Attention enthusiasts know that the Emmys are a tasteful affair; you’ve got to balance out your ass with some class. Thankfully, Ariel Winter showed everyone last night how to do it. Ariel came in a dress by Steven Khalil featuring not one, but two crotch-high leg slits. Angelina, who? I’m sure her dress was very expensive, so for those of you hoping to find the look for less, I would probably suggest Craigslist the day after the next AVN awards.
Natalie Portman is currently knocked up with her second kid, so I can see why she’d want to show up to the Critics’ Choice Awards last night wearing your auntie’s two best tablecloths as a dress. When you’re shuffling down a red carpet for two, your number one priority is comfort. Your legs are tired, your arms are tired, your stomach looks like the overstuffed backpack of an airplane passenger that refuses to check a bag. Sometimes you just want to wear a cape-thing and call it a night.

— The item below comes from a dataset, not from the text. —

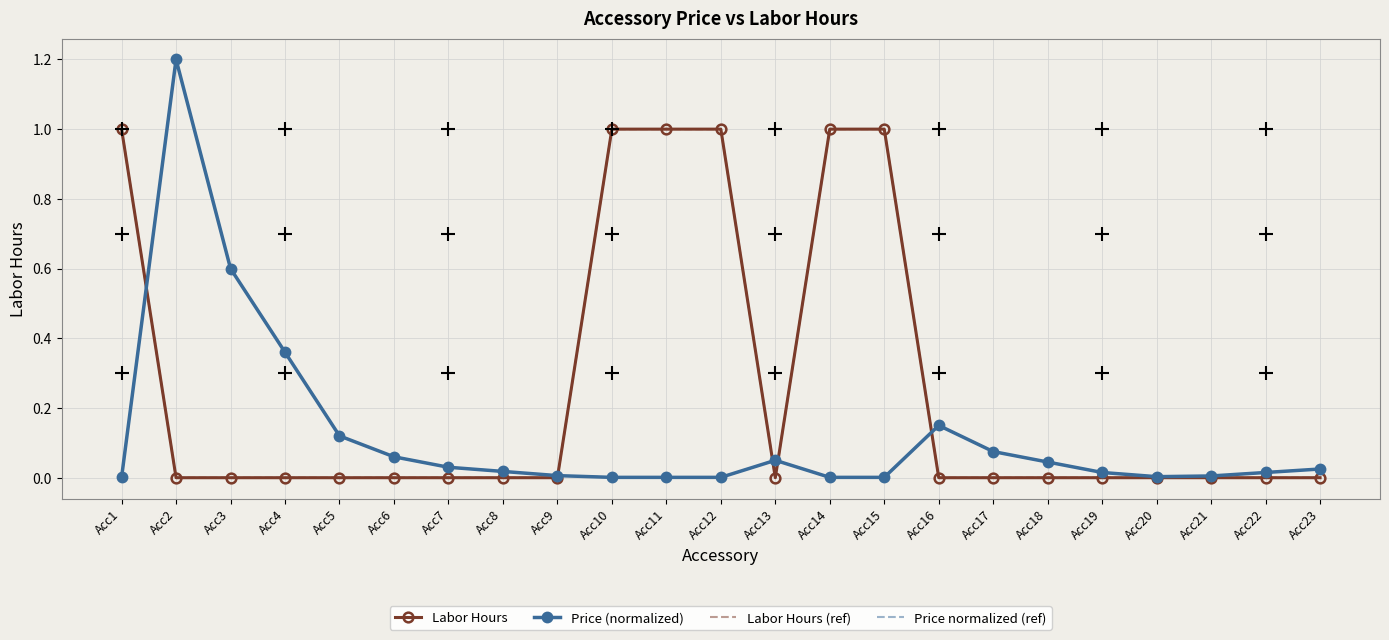

True or false: Price normalized (ref) and Price (normalized) intersect in this chart.

False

Natalie took home the Critics’ Choice Award for Best Actress for her Jackie. I like to think Natalie kept with the throwback theme and her ensemble was an homage to 1960s maternity wear. Based on years of research (Joan and Betty’s pregnancies on Mad Men), I believe if you got knocked up in the 1960s you were legally required to dress like a deflated shower gel pouf.
It wasn’t all floaty-fabric capes. There were also floaty-fabric robes too.
My Girl is probably going to get dragged to the edge of the earth and back for wearing my mom’s bedding set from the 90s (I’m not joking, that looks exactly like my mom’s bedding set from the 90s) to the Emmys tonight, but I, for one, love it and want to curl up in it and drink ro-zay out of the bottle while watching a Flip or Flop marathon.
Anna Chlumsky had a baby pulled out of her body about two months ago, so I can’t hate on her for saying to herself, “You know, I don’t want to get out of bed, so I’m going to bring the bed with me.” She wore a bedspread, a pillow case and a damn bedskirt.
Anna had the right idea, though. She’s been to this shit before. She knows it’s more boring than a second season episode of Bloodline and longer than the Hammaconda, so she came prepared. While all of the other fools sit uncomfortably in their seat while wearing some tight ass dress, she can wrap that long bedspread train around her body and go mimi times. Well played, My Girl!